- Painkulam Location in Kerala, India Painkulam Painkulam (India)
- Coordinates: 10°44′15″N 76°18′45″E﻿ / ﻿10.73750°N 76.31250°E
- Country: India
- State: Kerala
- District: Thrissur

Population (2011)
- • Total: 9,517

Languages
- • Official: Malayalam, English
- Time zone: UTC+5:30 (IST)
- PIN: 679531
- Vehicle registration: KL- 48

= Painkulam =

Painkulam is a village in Panjal Grama Panchayat in Thrissur district in the state of Kerala, India. The village, situated on the shores of Bharathappuzha, is the birthplace of Late Raman Chakyar, who was a leader with a vision and a mission to the world of art.
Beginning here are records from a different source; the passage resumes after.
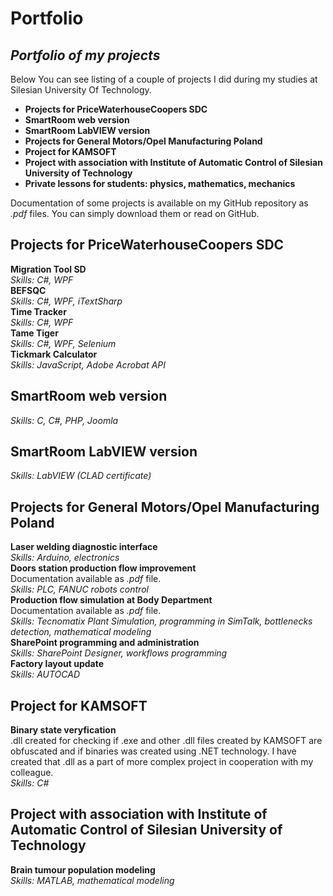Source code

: Portfolio
========
## *Portfolio of my projects*

Below You can see listing of a couple of projects I did during my studies at Silesian University Of Technology.
* **Projects for PriceWaterhouseCoopers SDC**
* **SmartRoom web version**
* **SmartRoom LabVIEW version**
* **Projects for General Motors/Opel Manufacturing Poland**
* **Project for KAMSOFT**
* **Project with association with Institute of Automatic Control of Silesian University of Technology**
* **Private lessons for students: physics, mathematics, mechanics**

Documentation of some projects is available on my GitHub repository as *.pdf* files. You can simply download them or read on GitHub.

## Projects for PriceWaterhouseCoopers SDC
**Migration Tool SD**   
*Skills: C#, WPF*  
**BEFSQC**
<br />
*Skills: C#, WPF, iTextSharp*
<br />
**Time Tracker**
<br />
*Skills: C#, WPF*
<br />
**Tame Tiger**
<br />
*Skills: C#, WPF, Selenium*
<br />
**Tickmark Calculator**
<br />
*Skills: JavaScript, Adobe Acrobat API*

## SmartRoom web version  
*Skills: C, C#, PHP, Joomla*

## SmartRoom LabVIEW version
*Skills: LabVIEW (CLAD certificate)*

## Projects for General Motors/Opel Manufacturing Poland
**Laser welding diagnostic interface**
<br />
*Skills: Arduino, electronics*
<br />
**Doors station production flow improvement**
<br />
Documentation available as *.pdf* file.
<br />
*Skills: PLC, FANUC robots control* 
<br />
**Production flow simulation at Body Department**
<br />
Documentation available as *.pdf* file.
<br />
*Skills: Tecnomatix Plant Simulation, programming in SimTalk, bottlenecks detection, mathematical modeling*
<br />
**SharePoint programming and administration**
<br />
*Skills: SharePoint Designer, workflows programming*
<br />
**Factory layout update**
<br />
*Skills: AUTOCAD*

## Project for KAMSOFT
**Binary state veryfication**
<br />
.dll created for checking if .exe and other .dll files created by KAMSOFT are obfuscated and if binaries was created using .NET technology. I have created that .dll as a part of more complex project in cooperation with my colleague.
<br />
*Skills: C#*

## Project with association with Institute of Automatic Control of Silesian University of Technology
**Brain tumour population modeling**
<br />
*Skills: MATLAB, mathematical modeling*
<br />
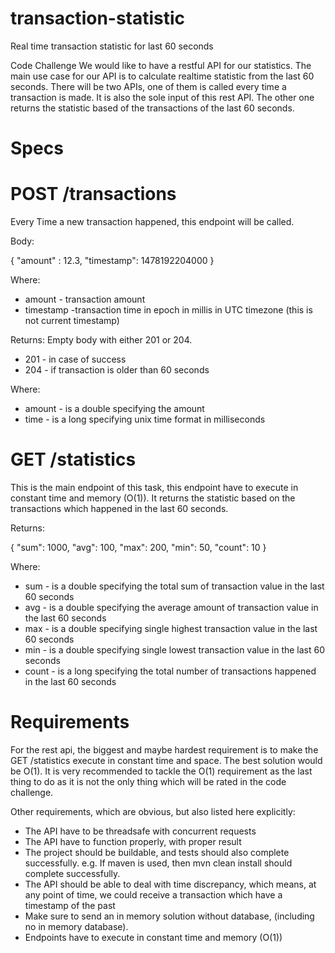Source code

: # transaction-statistic
Real time transaction statistic for last 60 seconds

 Code Challenge
We would like to have a restful API for our statistics. The main use case for our API is to calculate realtime statistic from the last 60 seconds. There will be two APIs, one of them is called every time a transaction is made. It is also the sole input of this rest API. The other one returns the statistic based of the transactions of the last 60 seconds.

# Specs
# POST /transactions

Every Time a new transaction happened, this endpoint will be called. 

Body:

{ 
  "amount" : 12.3, 
  "timestamp": 1478192204000
}

Where:
  - amount - transaction amount
  - timestamp -transaction time in epoch in millis in UTC timezone (this is not current
timestamp)

Returns: Empty body with either 201 or 204.
  - 201 - in case of success
  - 204 - if transaction is older than 60 seconds

Where:
  - amount - is a double specifying the amount
  - time - is a long specifying unix time format in milliseconds 
  
# GET /statistics

This is the main endpoint of this task, this endpoint have to execute in constant time and memory (O(1)). It returns the statistic based on the transactions which happened in the last 60 seconds.

Returns:

{
  "sum": 1000, 
  "avg": 100, 
  "max": 200, 
  "min": 50, 
  "count": 10
}

Where:
  - sum - is a double specifying the total sum of transaction value in the last 60 seconds
  - avg - is a double specifying the average amount of transaction value in the last 60 seconds
  - max - is a double specifying single highest transaction value in the last 60 seconds
  - min - is a double specifying single lowest transaction value in the last 60 seconds
  - count - is a long specifying the total number of transactions happened in the last 60 seconds

# Requirements
For the rest api, the biggest and maybe hardest requirement is to make the GET /statistics execute in constant time and space. The best solution would be O(1). It is very recommended to tackle the O(1) requirement as the last thing to do as it is not the only thing which will be rated in the code challenge.

Other requirements, which are obvious, but also listed here explicitly:
  - The API have to be threadsafe with concurrent requests
  - The API have to function properly, with proper result
  - The project should be buildable, and tests should also complete successfully. e.g. If
maven is used, then mvn clean install should complete successfully.
  - The API should be able to deal with time discrepancy, which means, at any point of time,
we could receive a transaction which have a timestamp of the past
  - Make sure to send an in memory solution without database, (including no in memory
database).
  - Endpoints have to execute in constant time and memory (O(1))
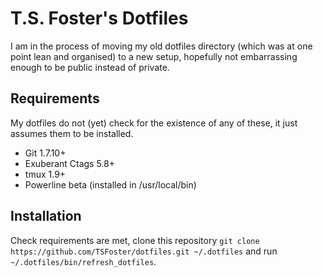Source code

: # T.S. Foster's Dotfiles

I am in the process of moving my old dotfiles directory (which was at one point lean and organised) to a new setup, hopefully not embarrassing enough to be public instead of private.

## Requirements

My dotfiles do not (yet) check for the existence of any of these, it just assumes them to be installed.

* Git 1.7.10+
* Exuberant Ctags 5.8+
* tmux 1.9+
* Powerline beta (installed in /usr/local/bin)

## Installation

Check requirements are met, clone this repository `git clone https://github.com/TSFoster/dotfiles.git ~/.dotfiles` and run `~/.dotfiles/bin/refresh_dotfiles`.
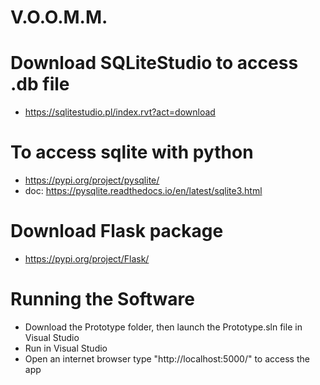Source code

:# V.O.O.M.M.

# Download SQLiteStudio to access .db file
- https://sqlitestudio.pl/index.rvt?act=download
 
# To access sqlite with python
- https://pypi.org/project/pysqlite/
- doc: https://pysqlite.readthedocs.io/en/latest/sqlite3.html

# Download Flask package
- https://pypi.org/project/Flask/

# Running the Software
- Download the Prototype folder, then launch the Prototype.sln file in Visual Studio
- Run in Visual Studio 
- Open an internet browser type "http://localhost:5000/" to access the app
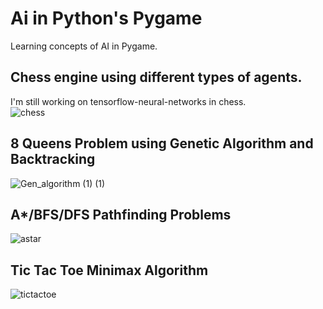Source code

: # Ai in Python's Pygame

Learning concepts of AI in Pygame.

## Chess engine using different types of agents.
I'm still working on tensorflow-neural-networks in chess. <br>
![chess](https://user-images.githubusercontent.com/73897941/175335271-b907cf17-6754-4690-8c93-c4c017c9456b.gif)

## 8 Queens Problem using Genetic Algorithm and Backtracking

![Gen_algorithm (1) (1)](https://user-images.githubusercontent.com/73897941/175332852-473c31ad-2cdc-475f-b7cc-b66d9b4518ee.gif)

## A*/BFS/DFS Pathfinding Problems

![astar](https://user-images.githubusercontent.com/73897941/175330848-972b87f0-bf80-47b5-9f10-28197094e46e.gif)

## Tic Tac Toe Minimax Algorithm

![tictactoe](https://user-images.githubusercontent.com/73897941/175334306-55fe140f-5366-4695-86f2-d581b0df755d.gif)



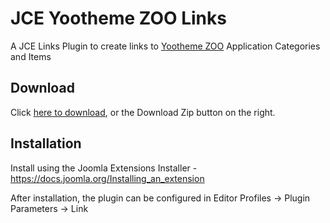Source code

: # JCE Yootheme ZOO Links
A JCE Links Plugin to create links to [Yootheme ZOO](https://yootheme.com/zoo) Application Categories and Items

## Download
Click [here to download](https://github.com/widgetfactory/jce-links-zoo/archive/master.zip), or the Download Zip button on the right.

## Installation
Install using the Joomla Extensions Installer - https://docs.joomla.org/Installing_an_extension

After installation, the plugin can be configured in Editor Profiles -> Plugin Parameters -> Link
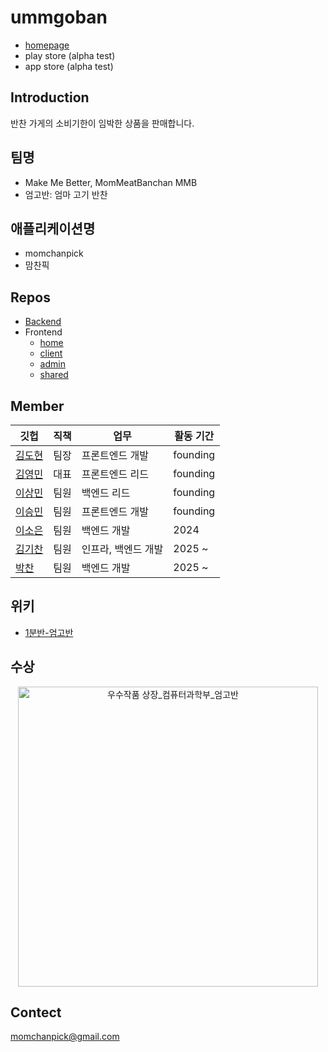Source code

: # ummgoban

- [homepage](https://ummgoban.com)
- play store (alpha test)
- app store (alpha test)

## Introduction

반찬 가게의 소비기한이 임박한 상품을 판매합니다.

## 팀명

- Make Me Better, MomMeatBanchan MMB
- 엄고반: 엄마 고기 반찬

## 애플리케이션명

- momchanpick 
- 맘찬픽 

## Repos

- [Backend](https://github.com/UOS-Capstone/Market-API-Backend)
- Frontend
  - [home](https://github.com/ummgoban/ummgoban)
  - [client](https://github.com/ummgoban/client-app)
  - [admin](https://github.com/ummgoban/admin-client-app)
  - [shared](https://github.com/ummgoban/shared)

## Member

| 깃헙 | 직책 | 업무 | 활동 기간 |
| --- | --- | --- | ------ |
| [김도현](https://github.com/l-lyun) | 팀장 | 프론트엔드 개발 | founding |
| [김영민](https://github.com/99mini) | 대표 | 프론트엔드 리드 | founding |
| [이상민](https://github.com/lsm-del) | 팀원 | 백엔드 리드 | founding |
| [이승민](https://github.com/itslitulinchpin2) | 팀원 | 프론트엔드 개발 | founding |
| [이소은](https://github.com/soeun2537) | 팀원 | 백엔드 개발 | 2024 |
| [김기찬](https://github.com/gichan222) | 팀원 | 인프라, 백엔드 개발 | 2025 ~ |
| [박찬](https://github.com/longrunpc) | 팀원 | 백엔드 개발 | 2025 ~ |

## 위키

- [1분반-엄고반](https://capstone.uos.ac.kr/cdc/index.php/1%EB%B6%84%EB%B0%98-%EC%97%84%EA%B3%A0%EB%B0%98)

## 수상

<div align=center>

<img src="https://github.com/user-attachments/assets/45730f85-7350-417a-9b23-f4e6e576c8c5" width="480" alt="우수작품 상장_컴퓨터과학부_엄고반"/>

</div>

## Contect

[momchanpick@gmail.com](mailto:momchanpick@gmail.com)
He taught the temple arts Koodiyattam and Chakyar Koothu to non Chakyar castes and democratized the art form.

Painkulam village has a government upper primary school, several preschool nurseries and a local library (Grameena Vayanasala).

An aqueduct, built in 1960s by the irrigation department, is a major attraction in the village.

Vazhalikkavu Temple is situated in Painkulam, this evergreen location (One side forest area, one side Bharathapuzha, and vayal) provide a good situation to pilgrims. The festival is basically the birthday of Devi and this is the event which is celebrated by all the localities irrespective of caste and race. When the elephants are decorated with 'Caparison', it will become a charm of the festival. The 'Panchavadhyam' and fireworks is really fabulous. A very old "Kootharangu" is also located near to the temple.

The limits of the village are Thozhuppadam, Killimangalam, Panjal and Cheruthuruthy villages.

Annual fest of Vazhalikkavu temple during February-March of every year is a major event in Painkulam.
Short story writer Manoj Painkulam hails from this village. His works include Abhayasthanam, Kotterumakal, Muhammad Nabiyum Mustafayum, and Point Blank.

==Demographics==
As of 2011 India census, Painkulam had a population of 9517 with 4551 males and 4966 females.